(Work order) Going through the material below, please gather all lines with the word "hand" in them.

(Data provided)

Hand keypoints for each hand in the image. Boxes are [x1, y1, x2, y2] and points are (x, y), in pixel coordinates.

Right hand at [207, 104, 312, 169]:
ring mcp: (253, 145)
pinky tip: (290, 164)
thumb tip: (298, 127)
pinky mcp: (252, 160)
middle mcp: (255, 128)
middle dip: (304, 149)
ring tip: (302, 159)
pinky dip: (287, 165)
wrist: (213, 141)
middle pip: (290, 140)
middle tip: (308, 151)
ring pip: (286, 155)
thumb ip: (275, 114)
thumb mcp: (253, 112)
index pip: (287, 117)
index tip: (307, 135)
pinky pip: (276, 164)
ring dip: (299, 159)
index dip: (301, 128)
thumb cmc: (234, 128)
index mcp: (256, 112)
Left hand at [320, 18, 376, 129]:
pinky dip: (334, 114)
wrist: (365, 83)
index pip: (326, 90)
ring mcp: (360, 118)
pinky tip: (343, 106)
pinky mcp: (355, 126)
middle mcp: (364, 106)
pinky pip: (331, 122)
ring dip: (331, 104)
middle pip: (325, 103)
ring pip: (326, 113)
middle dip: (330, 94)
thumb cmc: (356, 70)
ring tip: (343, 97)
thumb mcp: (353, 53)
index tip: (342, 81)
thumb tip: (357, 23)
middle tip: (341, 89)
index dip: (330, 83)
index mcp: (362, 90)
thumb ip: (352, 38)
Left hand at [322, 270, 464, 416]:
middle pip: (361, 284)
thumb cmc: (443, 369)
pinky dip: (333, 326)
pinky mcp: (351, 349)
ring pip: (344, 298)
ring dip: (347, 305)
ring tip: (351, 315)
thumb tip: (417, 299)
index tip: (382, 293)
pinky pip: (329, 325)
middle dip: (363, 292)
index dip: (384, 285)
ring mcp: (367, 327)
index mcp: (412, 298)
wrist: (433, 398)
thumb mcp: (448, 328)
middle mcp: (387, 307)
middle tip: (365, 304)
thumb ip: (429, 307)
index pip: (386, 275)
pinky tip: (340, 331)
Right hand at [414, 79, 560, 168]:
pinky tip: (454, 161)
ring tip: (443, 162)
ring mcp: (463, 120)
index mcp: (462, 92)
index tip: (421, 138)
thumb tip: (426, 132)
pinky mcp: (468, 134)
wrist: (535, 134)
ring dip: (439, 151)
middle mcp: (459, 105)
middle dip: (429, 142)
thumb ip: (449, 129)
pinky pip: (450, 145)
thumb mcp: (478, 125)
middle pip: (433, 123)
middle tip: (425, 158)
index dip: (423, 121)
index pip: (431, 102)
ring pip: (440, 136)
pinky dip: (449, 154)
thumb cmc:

(Result)
Hand keypoints for each hand in the image. Boxes are [x1, y1, x2, y2] and points are (x, y), in pixel coordinates.
Right hand at [207, 104, 312, 169]:
Left hand at [320, 18, 376, 129]:
Left hand at [322, 270, 464, 416]:
Right hand at [414, 79, 560, 168]:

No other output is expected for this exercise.